Madrid and his wife are now expecting their first child.
“Who [would I be if] I didn’t have access to these resources? I would just be the same old Jeremy doing the reckless behavior that I’ve always done in the past.”
Madrid’s goal? His sobriety.
Court participant Justin Smith, 38, says he struggled for nearly 20 years with substance abuse and was arrested. Most recently, he was pulled over for a DWI.
For Smith and his peers, the traditional legal system wasn’t working.
“It hadn’t done anything to deter my behaviors, or the cycle of my substance abuse,” he said. “When basically I finished my punishment, I just went straight back to doing what I was doing.”
Smith says the DWI Court program has changed his life.
“Through tools with this program, through education, and a lot of work on my own outside of class on the foundations that were built in the groups, I’ve rediscovered [myself].”
Smith says he thought he was a lost cause. “I’m in a situation right now where I have the reinforcement from the other people in my group, from the trained counselors, and from the judge.”
He continued, “You made mistakes, but you are a good person and you can change.”

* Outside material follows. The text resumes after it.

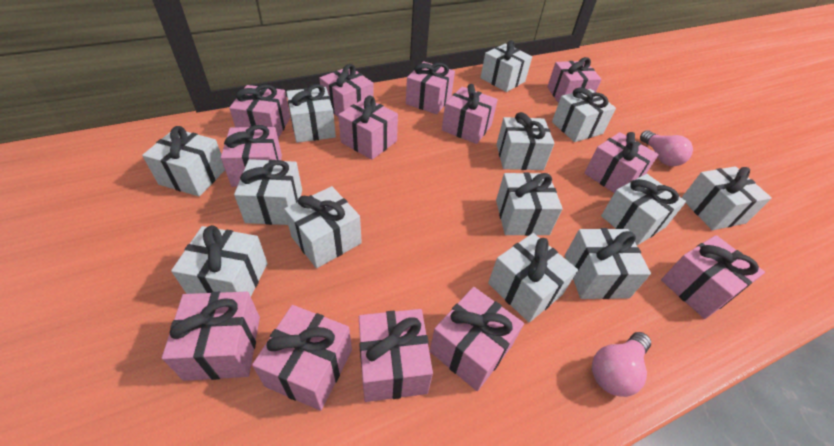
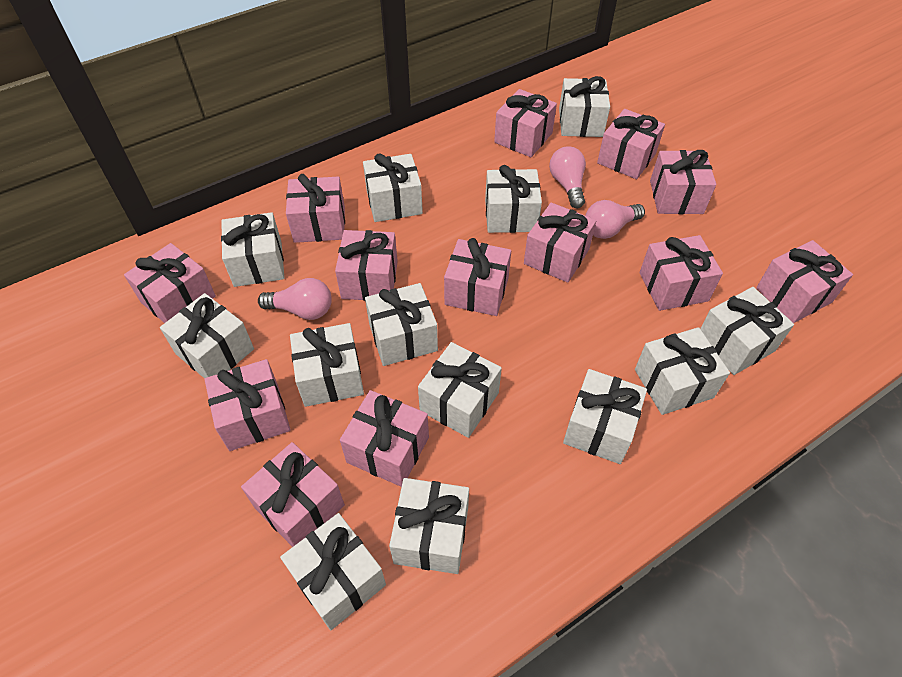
pink light bulb: [592,332,651,397] [640,130,693,166] = 2 -> [258,278,332,320] [549,146,586,208] [585,200,645,239] = 3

Cutting the program, Smith says, is a big step backward.
“I think it’s a shame for the public. They’d be missing out on amazing opportunity for a lot of amazing people — changing their lives and making a further impact,” said Smith.
His peers agree.
“I think it’s an absolute travesty. These kinds of programs are the ones that educate people that deter DWIs to help people, [and] help society,” said Mardrid.
“Don’t get rid of this program. It’s the best thing that could’ve ever happened to me. It saved my life,” said Metcalfe. “You can’t just take something from society that changes society for the better. Why would you take something away that only helps?”
By agreeing to participate in the program, participants agree to a conviction. The program is comprised of checks and balances to ensure that if participants fail to meet the requirements, the judge will implement punishment, through standard protocols.
The DWI Court is supported by Mothers Against Drunk Drivers, or MADD.